Мы одновременно воскликнули с миссис Джерси.
– Шато Блэк, Шато Руж, Шато Бланш, – перечислял директор театра. – Думайте, дамы, думайте.
– Я бы выбрала Шато Руж, – улыбнулась я. – А что это значит?
– Руж, никак не переводится. Мистер Кэррингтон, вы мастер придумывать псевдонимы, – похвалила миссис Джерси начальника.
– Шато Руж! Что ж, мисс, когда вам будет аплодировать весь зал, я лично приду поздравить вас с рождением нового имени, – стукнул по столу кулаком директор. Так я стала артисткой Шато Руж театра «Лицеум». У меня была личная гримерка, пусть и маленькая, но зато помещалось трюмо и шкафчик для верхней одежды.
– Шато! Поторопись, следующий выход твой, – выдернул из воспоминаний голос миссис Джерси.
За четыре года, после того, как я стала работать в театре, женщина совсем не изменилась, может, только морщинок под глазами стало побольше, и теперь я звала ее Элис. Бросила взгляд в зеркало, прежде чем покинула гримерку, отметив, что Роза хорошо поработала над моим лицом и волосами.

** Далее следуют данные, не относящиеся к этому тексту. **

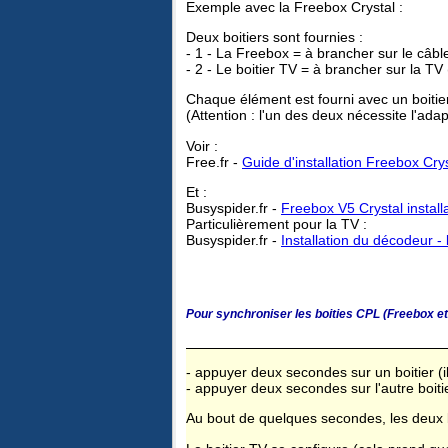
Exemple avec la Freebox Crystal :
Deux boitiers sont fournies :
- 1 - La Freebox = à brancher sur le câbl
- 2 - Le boitier TV = à brancher sur la TV
Chaque élément est fourni avec un boiti
(Attention : l'un des deux nécessite l'ada
Voir :
Free.fr -
Guide d'installation Freebox Cr
Et :
Busyspider.fr -
Freebox V5 Crystal install
Particulièrement pour la TV :
Busyspider.fr -
Installation du décodeur - 
Pour synchroniser les boities CPL (Freebox et 
- appuyer deux secondes sur un boitier (il
- appuyer deux secondes sur l'autre boitier
Au bout de quelques secondes, les deux bo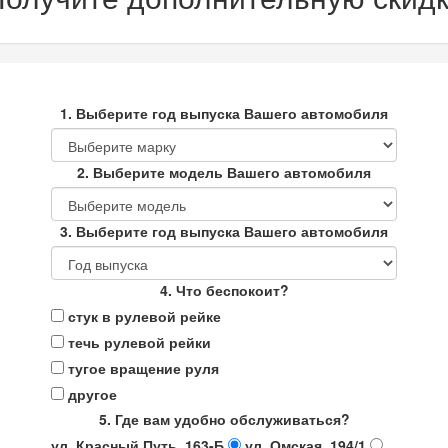
1. Выберите год выпуска Вашего автомобиля
2. Выберите модель Вашего автомобиля
3. Выберите год выпуска Вашего автомобиля
4. Что беспокоит?
стук в рулевой рейке
течь рулевой рейки
тугое вращение руля
другое
5. Где вам удобно обслуживаться?
ул. Красный Путь, 163-Б
ул. Омская, 194/1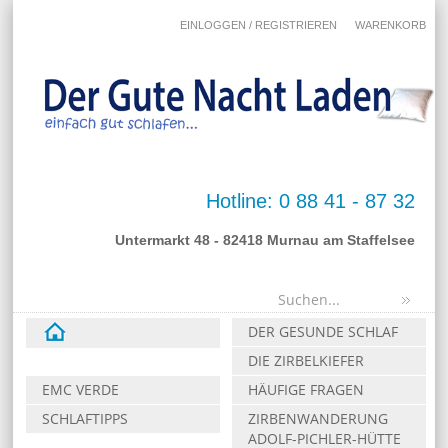
EINLOGGEN / REGISTRIEREN
WARENKORB
Hotline: 0 88 41 - 87 32
Untermarkt 48 - 82418 Murnau am Staffelsee
DER GESUNDE SCHLAF
DIE ZIRBELKIEFER
EMC VERDE
HÄUFIGE FRAGEN
SCHLAFTIPPS
ZIRBENWANDERUNG
ADOLF-PICHLER-HÜTTE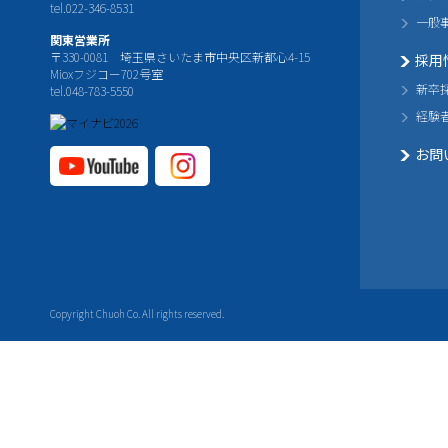
tel.022-346-8531
一般
関東営業所
〒330-0081 埼玉県さいたま市中央区新都心4-15
採用
Mioxフジコー702号室
新卒
tel.048-783-5550
経験
お問
YouTube公式チャ
Instagram
ンネル
公式チャ
ンネル
Copyright Chuoh Co. All rights reserved.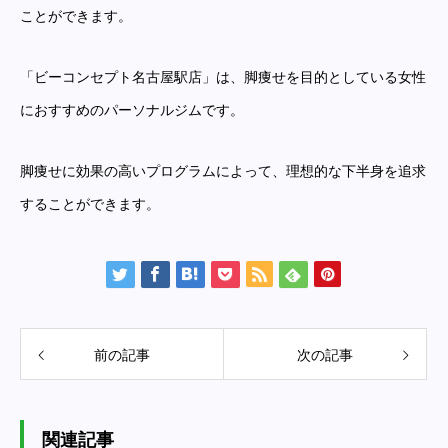
ことができます。
「ビーコンセプト名古屋駅店」は、脚痩せを目的としている女性
におすすめのパーソナルジムです。
脚痩せに効果の高いプログラムによって、理想的な下半身を追求
することができます。
前の記事
次の記事
関連記事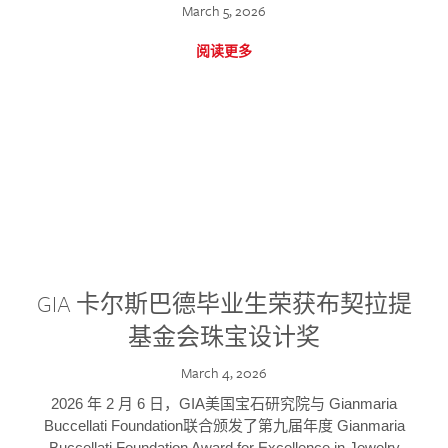
March 5, 2026
阅读更多
GIA 卡尔斯巴德毕业生荣获布契拉提
基金会珠宝设计奖
March 4, 2026
2026 年 2 月 6 日，GIA美国宝石研究院与 Gianmaria
Buccellati Foundation联合颁发了第九届年度 Gianmaria
Buccellati Foundation Award for Excellence in Jewelry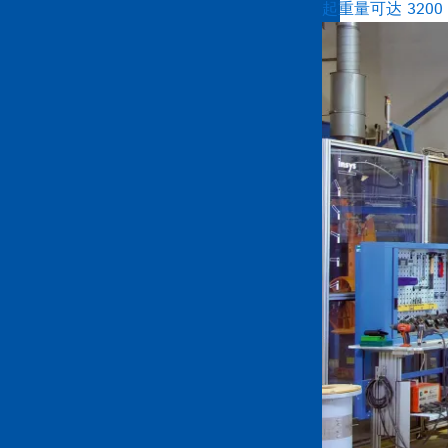
起重量可达 320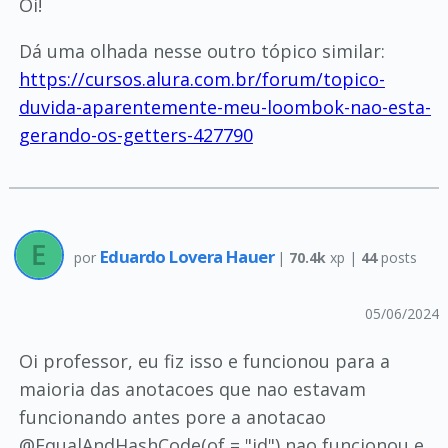
Oi!
Dá uma olhada nesse outro tópico similar:
https://cursos.alura.com.br/forum/topico-
duvida-aparentemente-meu-loombok-nao-esta-
gerando-os-getters-427790
Eduardo Lovera Hauer
por
|
70.4k
xp |
44
posts
05/06/2024
Oi professor, eu fiz isso e funcionou para a
maioria das anotacoes que nao estavam
funcionando antes pore a anotacao
@EqualAndHashCode(of = "id") nao funcionou e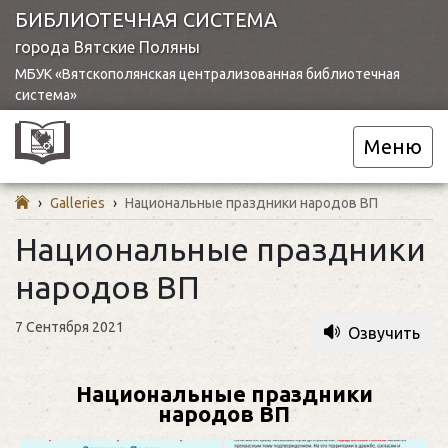
БИБЛИОТЕЧНАЯ СИСТЕМА
города Вятские Поляны
МБУК «Вятскополянская централизованная библиотечная
система»
Меню
›
Galleries
›
Национальные праздники народов ВП
Национальные праздники
народов ВП
7 Сентября 2021
Озвучить
Национальные праздники
народов ВП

Через пару минут на сцену выходила певица Шато Руж в белоснежном сверкающем платье. Длинные темные волосы волнами струились по спине, создавая образ невинной девы. Зрители в зале притихли, заиграла музыка, и красивый, сильный голос, словно, магически обволок каждого слушателя. В такие моменты я забывала, что была всего лишь приютской девчонкой, занявшей свое место в банде «Серых псов». Если бы я могла петь вечно, то никогда бы не ушла со сцены. Но все заканчивается, как и мое выступление. Под громкие аплодисменты и крики «Браво!» закрылся занавес. Я счастливо выдохнула, возвращаясь с небес на землю, и не спеша направилась в гримерку.
Допрос оборотня вымотал, и перед выступлением я чувствовала, что мне нужно отдохнуть, хорошенько выспаться. Но сейчас эйфория бурлила в крови. Эмоции слушателей, их восхищение подарили силы, и я решила не отпрашиваться у Элис. Тем более директор театра немного приболел, и на миссис Джерси свалились все организационные работы. Последнее время мистер Кэррингтон часто болел простудой, потому что не следил за здоровьем, внезапная смерть любимой жены сделала Дилана рассеянным.
Элис по секрету рассказала, что супруга директора была смертельно больна и, видимо, от безысходности или горя перед кончиной много времени проводила в барах, изменяла мистеру Кэррингтону. Он закрывал ее в доме, но жена сбегала, и потом Дилан всю ночь разыскивал ее по городу. Директор тогда сильно страдал, плохо спал и ел. Театр не дал ему провалиться в бездну отчаянья.